У каждой работы Ая есть история, которая связана с общественной ситуацией или протестом. История инсталляции в Тейт Модерн заключалась в том, что идея с семенами подсолнуха появилась во время культурной революции, когда Мао представлялся солнцем, а его приверженцы — подсолнухами, которые поворачиваются за вождем, куда бы он ни шел, купаясь в лучах его славы.
После выставки в Тейт Модерн Ай добавил новые значения. Во-первых, в его детские годы во время культурной революции считалось, что если у человека было много семечек, значит он — шишка в коммунистической партии. Во-вторых, семечки являются политическим заявлением об отношении правителей и управляемым народом в Китае. В третьих, в голодные годы при Мао семечки подсолнуха были одним из немногих источников пропитания.

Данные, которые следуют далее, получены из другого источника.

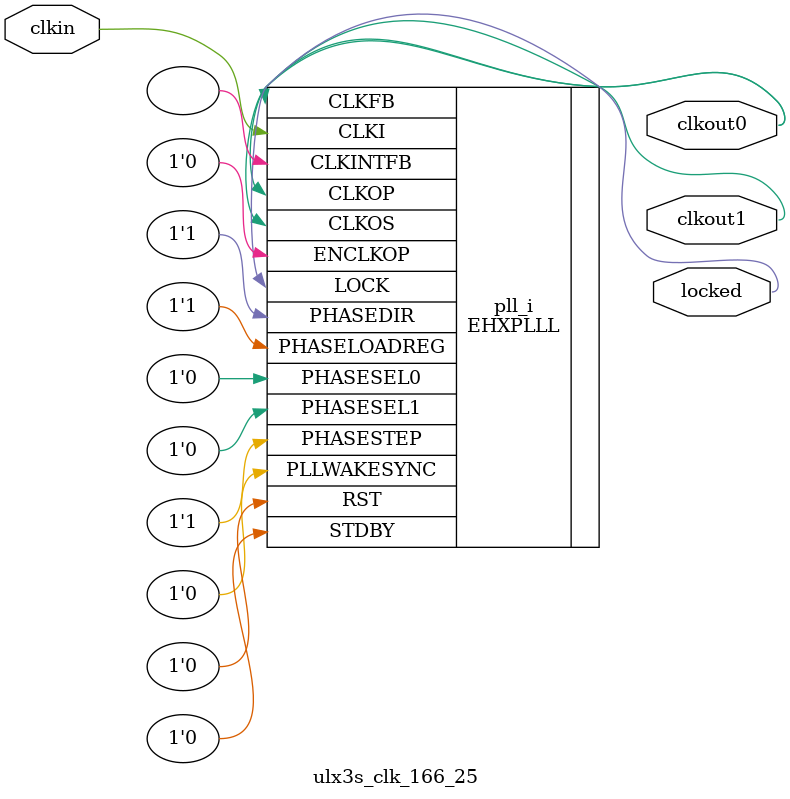
<source format=v>
module ulx3s_clk_166_25
(
    input clkin, // 25 MHz, 0 deg
    output clkout0, // 165.625 MHz, 0 deg
    output clkout1, // 25.4808 MHz, 0 deg
    output locked
);
(* FREQUENCY_PIN_CLKI="25" *)
(* FREQUENCY_PIN_CLKOP="165.625" *)
(* FREQUENCY_PIN_CLKOS="25.4808" *)
(* ICP_CURRENT="12" *) (* LPF_RESISTOR="8" *) (* MFG_ENABLE_FILTEROPAMP="1" *) (* MFG_GMCREF_SEL="2" *)
EHXPLLL #(
        .PLLRST_ENA("DISABLED"),
        .INTFB_WAKE("DISABLED"),
        .STDBY_ENABLE("DISABLED"),
        .DPHASE_SOURCE("DISABLED"),
        .OUTDIVIDER_MUXA("DIVA"),
        .OUTDIVIDER_MUXB("DIVB"),
        .OUTDIVIDER_MUXC("DIVC"),
        .OUTDIVIDER_MUXD("DIVD"),
        .CLKI_DIV(8),
        .CLKOP_ENABLE("ENABLED"),
        .CLKOP_DIV(4),
        .CLKOP_CPHASE(1),
        .CLKOP_FPHASE(0),
        .CLKOS_ENABLE("ENABLED"),
        .CLKOS_DIV(26),
        .CLKOS_CPHASE(1),
        .CLKOS_FPHASE(0),
        .FEEDBK_PATH("CLKOP"),
        .CLKFB_DIV(53)
    ) pll_i (
        .RST(1'b0),
        .STDBY(1'b0),
        .CLKI(clkin),
        .CLKOP(clkout0),
        .CLKOS(clkout1),
        .CLKFB(clkout0),
        .CLKINTFB(),
        .PHASESEL0(1'b0),
        .PHASESEL1(1'b0),
        .PHASEDIR(1'b1),
        .PHASESTEP(1'b1),
        .PHASELOADREG(1'b1),
        .PLLWAKESYNC(1'b0),
        .ENCLKOP(1'b0),
        .LOCK(locked)
	);
endmodule

</source>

В ноябре 2010 года Датская галерея Faurschou выставила на продажу 80-килограммовый мешок семечек за 300 тысяч евро (360 тысяч долларов). На ярмарке «Арт-Базель Майами» в ноябре 2010 года швейцарский дилер Урс Майле предложил две тонны семечек по цене 670 тысяч долларов за тонну. В феврале 2011 года первым лотом на аукционе современного искусства в лондонском отделении «Сотби» стала 100-килограммовая упаковка семян Ая с эстимейтом от 80 до 120 тысяч фунтов (120–180 тысяч долларов). После оживленной борьбы ставок семечки ушли с молотка за 349 тысяч фунтов (559 тысяч долларов), втрое больше эстимейта. Если посчитать по весу, то с этой ценой инсталляция Ая в Турбинном зале стоила бы около 150 миллионов фунтов (240 миллионов долларов). Если считать по цене 80-килограммового мешка из Faurschou, то семечки из Турбинного зала стоят гораздо дороже. После выставки галерея Тейт приобрела 8 миллионов из 100 миллионов семечек с инсталляции прямо у художника, сумма покупки не сообщается.